▶ **Problem**
Could you filter the records below and return each line that holds "escuela"?

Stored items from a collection
--

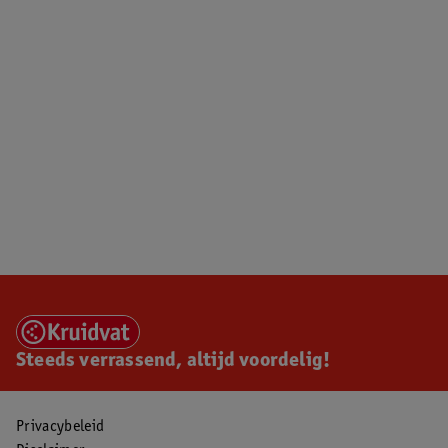
Steeds verrassend, altijd voordelig!
Privacybeleid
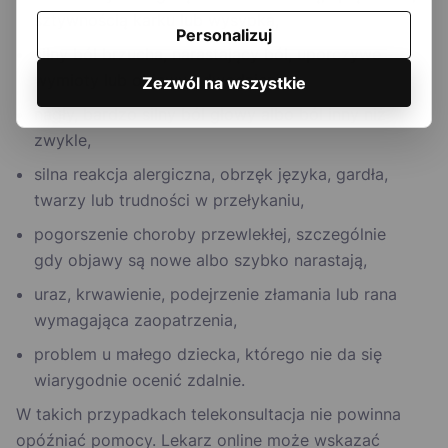
sztywnością karku lub wysypką,
Personalizuj
silny ból brzucha, narastający ból, uporczywe
wymioty lub objawy odwodnienia,
Zezwól na wszystkie
nagły, bardzo silny ból głowy albo ból inny niż
zwykle,
silna reakcja alergiczna, obrzęk języka, gardła,
twarzy lub trudności w przełykaniu,
pogorszenie choroby przewlekłej, szczególnie
gdy objawy są nowe albo szybko narastają,
uraz, krwawienie, podejrzenie złamania lub rana
wymagająca zaopatrzenia,
problem u małego dziecka, którego nie da się
wiarygodnie ocenić zdalnie.
W takich przypadkach telekonsultacja nie powinna
opóźniać pomocy. Lekarz online może wskazać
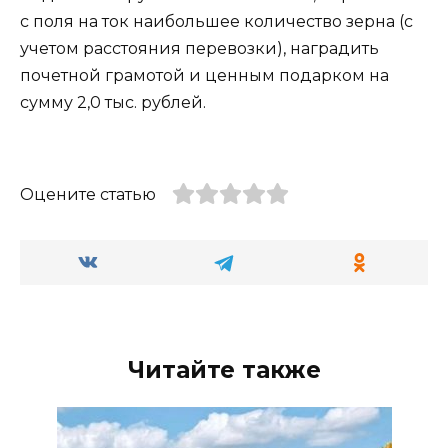
с поля на ток наибольшее количество зерна (с
учетом расстояния перевозки), наградить
почетной грамотой и ценным подарком на
сумму 2,0 тыс. рублей.
Оцените статью
Читайте также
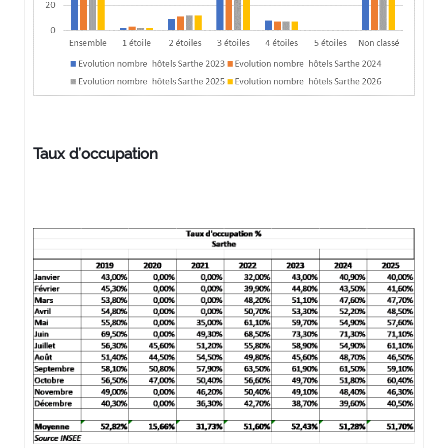
Taux d’occupation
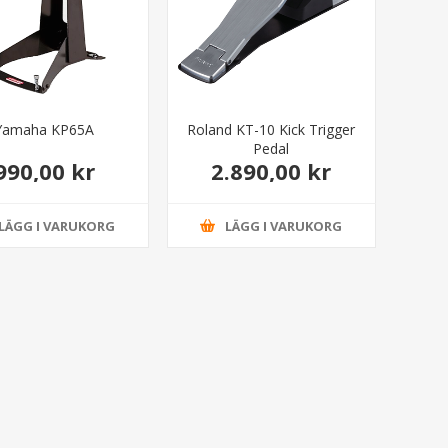
Yamaha KP65A
Roland KT-10 Kick Trigger
Pedal
990,00 kr
2.890,00 kr
LÄGG I VARUKORG
LÄGG I VARUKORG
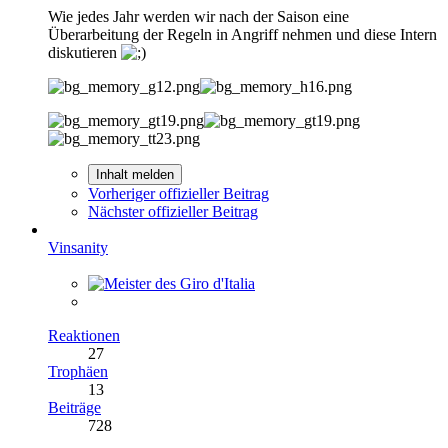
Wie jedes Jahr werden wir nach der Saison eine
Überarbeitung der Regeln in Angriff nehmen und diese Intern
diskutieren
Inhalt melden
Vorheriger offizieller Beitrag
Nächster offizieller Beitrag
Vinsanity
Reaktionen
27
Trophäen
13
Beiträge
728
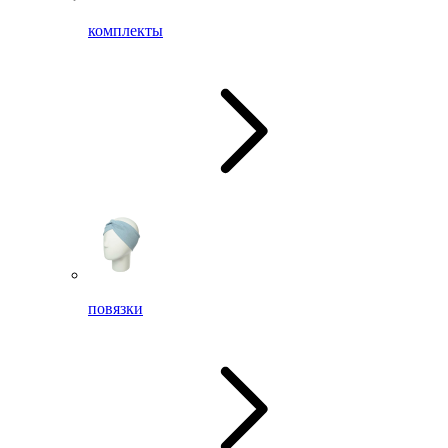
комплекты
повязки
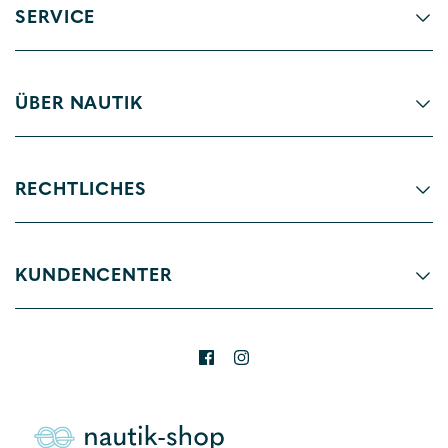
SERVICE
ÜBER NAUTIK
RECHTLICHES
KUNDENCENTER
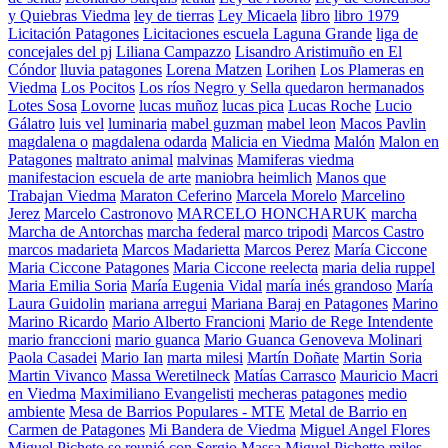
y Quiebras Viedma
ley de tierras
Ley Micaela
libro
libro 1979
Licitación Patagones
Licitaciones escuela Laguna Grande
liga de
concejales del pj
Liliana Campazzo
Lisandro Aristimuño en El
Cóndor
lluvia patagones
Lorena Matzen
Lorihen
Los Plameras en
Viedma
Los Pocitos
Los ríos Negro y Sella quedaron hermanados
Lotes Sosa
Lovorne
lucas muñoz
lucas pica
Lucas Roche
Lucio
Gálatro
luis vel
luminaria
mabel guzman
mabel leon
Macos Pavlin
magdalena o
magdalena odarda
Malicia en Viedma
Malón
Malon en
Patagones
maltrato animal
malvinas
Mamiferas viedma
manifestacion escuela de arte
maniobra heimlich
Manos que
Trabajan Viedma
Maraton Ceferino
Marcela Morelo
Marcelino
Jerez
Marcelo Castronovo
MARCELO HONCHARUK
marcha
Marcha de Antorchas
marcha federal
marco tripodi
Marcos Castro
marcos madarieta
Marcos Madarietta
Marcos Perez
María Ciccone
Maria Ciccone Patagones
Maria Ciccone reelecta
maria delia ruppel
Maria Emilia Soria
María Eugenia Vidal
maría inés grandoso
María
Laura Guidolin
mariana arregui
Mariana Baraj en Patagones
Marino
Marino Ricardo
Mario Alberto Francioni
Mario de Rege Intendente
mario franccioni
mario guanca
Mario Guanca Genoveva Molinari
Paola Casadei
Mario Ian
marta milesi
Martín Doñate
Martin Soria
Martin Vivanco
Massa Weretilneck
Matías Carrasco
Mauricio Macri
en Viedma
Maximiliano Evangelisti
mecheras patagones
medio
ambiente
Mesa de Barrios Populares - MTE
Metal de Barrio en
Carmen de Patagones
Mi Bandera de Viedma
Miguel Angel Flores
Miguel Picheto se reunió con Sergio Massa
Miguel Pichetto
miles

--

▶ **Result**
Licitaciones escuela Laguna Grande
manifestacion escuela de arte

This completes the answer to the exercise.